One of the huge advantages is, that the Phi is more less a co-processor, like I explained in another thread already.
Many, to most might not remember, or don’t even know, that the early Intel had no floating point units.
First FPUs were available as co-processors, so you had to get an Intel 8080+8087, 80286+80287, 80386+80287, 80386+80387 if you wanted hardware floating point support…
With the 80486 we finally got an integrated FPU (not the SX model though)
The Xeon Phi, is like a coprocessor to the Xeon processor family, and can not be seen as a GPGPU replacement.
Oversimplified, you do not need to write special code for it.
You put the Phi in your system, re-compile your sourcecode with the supplied compiler, and it will make usage of the Phi.
I am sure there are optimizations you can make, but it’s not mandatory.
Back in the days the coprocessors were a huuuuge performance boost, they have been really expensive and it took some time till they got integrated into the processor.
I guess this is development repeating itself to some extend and before long we’ll have processors with a “Phi-unit” integrated.
Some might argue that the Phi is highly expensive, but as usual that’s firstly an opinion and secondly egocentric.

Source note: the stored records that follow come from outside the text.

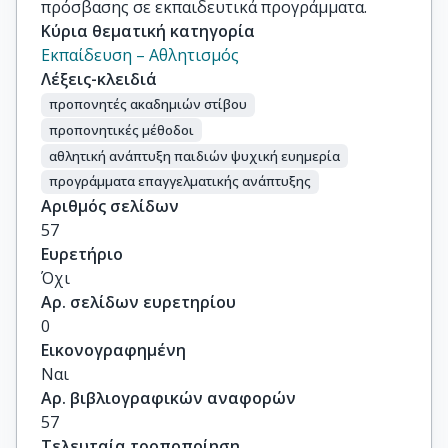
πρόσβασης σε εκπαιδευτικά προγράμματα.
Κύρια θεματική κατηγορία
Εκπαίδευση – Αθλητισμός
Λέξεις-κλειδιά
προπονητές ακαδημιών στίβου
προπονητικές μέθοδοι
αθλητική ανάπτυξη παιδιών ψυχική ευημερία
προγράμματα επαγγελματικής ανάπτυξης
Αριθμός σελίδων
57
Ευρετήριο
Όχι
Αρ. σελίδων ευρετηρίου
0
Εικονογραφημένη
Ναι
Αρ. βιβλιογραφικών αναφορών
57
Τελευταία τροποποίηση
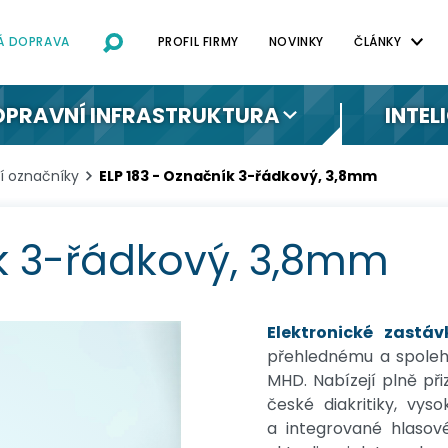
NÁ DOPRAVA
PROFIL FIRMY
NOVINKY
ČLÁNKY
OPRAVNÍ INFRASTRUKTURA
INTEL
ní označníky
ELP 183 - Označník 3-řádkový, 3,8mm
ík 3-řádkový, 3,8mm
Elektronické zastá
přehlednému a spoleh
MHD. Nabízejí plně při
české diakritiky, vy
a integrované hlasov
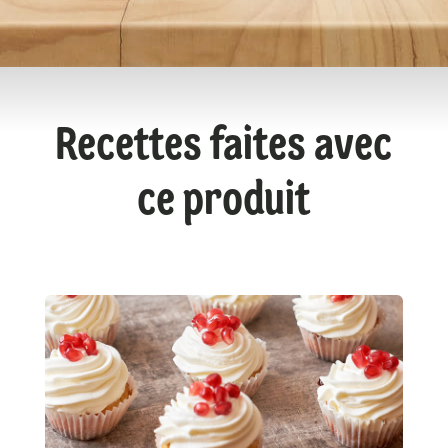
Recettes faites avec
ce produit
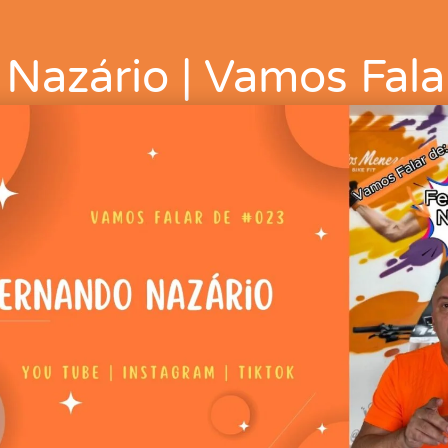
Nazário | Vamos Fal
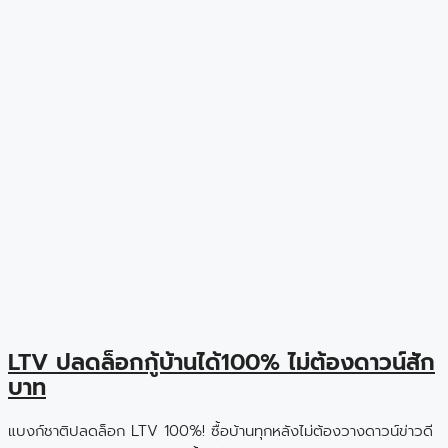
LTV ปลดล็อกกู้บ้านได้100% ไม่ต้องดาวน์สัก
บาท
แบงก์ชาติปลดล็อก LTV 100%! ซื้อบ้านทุกหลังไม่ต้องวางดาวน์ข่าวดี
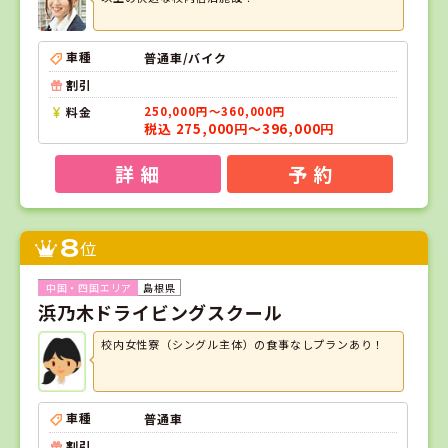
車種
普通車/バイク
割引
料金
250,000円～360,000円
税込 275,000円～396,000円
詳 細
予 約
8
位
島根県
浜乃木ドライビングスクール
校内女性寮（シングル主体）の食事なしプランあり！
車種
普通車
割引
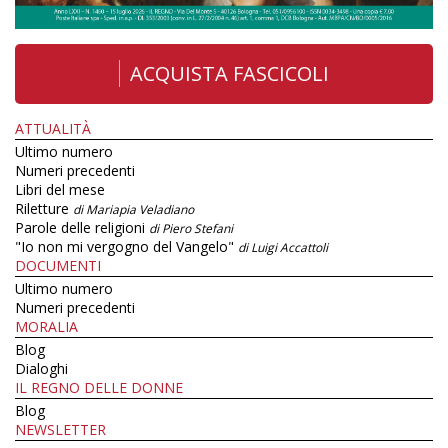
ACQUISTA FASCICOLI
ATTUALITÀ
Ultimo numero
Numeri precedenti
Libri del mese
Riletture
di Mariapia Veladiano
Parole delle religioni
di Piero Stefani
"Io non mi vergogno del Vangelo"
di Luigi Accattoli
DOCUMENTI
Ultimo numero
Numeri precedenti
MORALIA
Blog
Dialoghi
IL REGNO DELLE DONNE
Blog
NEWSLETTER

I am sure there are plenty of scientific and industrial applications where the Phi is “just the thing”, and even if not, it’s an interesting step in processor development…
Now some demystifying:
First some generic benchmarking, with no Phi but the professional cards:
LuxMark 2.0, OpenCL, Scene: Room, 2.016 mio tris, OpenCL, [samples/s]
- Tesla K20: …140
- Tesla K20 ECC: …139
- Quadro 4000: …143
- Quadro K5000: …192
- Quadro 5000: …204
- Quadro K5000 + Tesla K20: …331
- Quadro K5000 + Tesla K20 ECC: …325
- Fire Pro W8000: …860
- Fire Pro W9000: …1073
Asking Nvidia about that abyssal performance, they said that their OpenCL driver is not that optimized, and pointed towards CUDA raytracers… where comparison with AMD is impossible lol… well.
That much for OpenCL, I guess Phi wasn’t available at that point for the benchmark but you get the picture.
The interesting part are SGEMM/DGEMM and FFT operations. CUDA is a highly optimized for it, MKL (the xeon phi libs) are there as well, and AMD is rather… humble.
SGEMM/DGEMM are matrix operations, FFT is fast fourier transformation.
GEMM = general matrix multiplication, S/D respectively single and double precision.
Looking at the performance for those operations it looks like this:
- Dual Xeon E5-2690 … ~600
- FirePro W9000 … ~1700
- Xeon Phi (60Core 1.1GHz model) … ~1700
- Radeon HD7970 … ~2300
- Tesla K20 ECC … ~2400
- Dual Xeon E5-2690 … ~300
- FirePro W9000 … ~500
- Radeon HD7970 … ~700
- Xeon Phi (60Core 1.1GHz model) … ~850
- Tesla K20 ECC … ~1050
For those alien to numerical math and linear algebra, matrices are not only used for 3D stuff, they are also used to solve complicated systems of equations for instance.
However, it’s clear that the Xeon Phi targets:
- Double Precision
- Scientific/Industrial application
- Bleeding edge systems where speed is absolutely essential and cost irrelevant.
The conclusion, Xeon Phi shouldn’t concern the average Blender user now, but if one of “Intels Knights” is commanded to defend the peasants making a reasonable priced co-processor with good single precision performance…
I’d get one, just like I got a 80386 with a coprocessor back in the days. Given that there’s software around utilizing it
My usual techbrabbel, but that should clear up some things.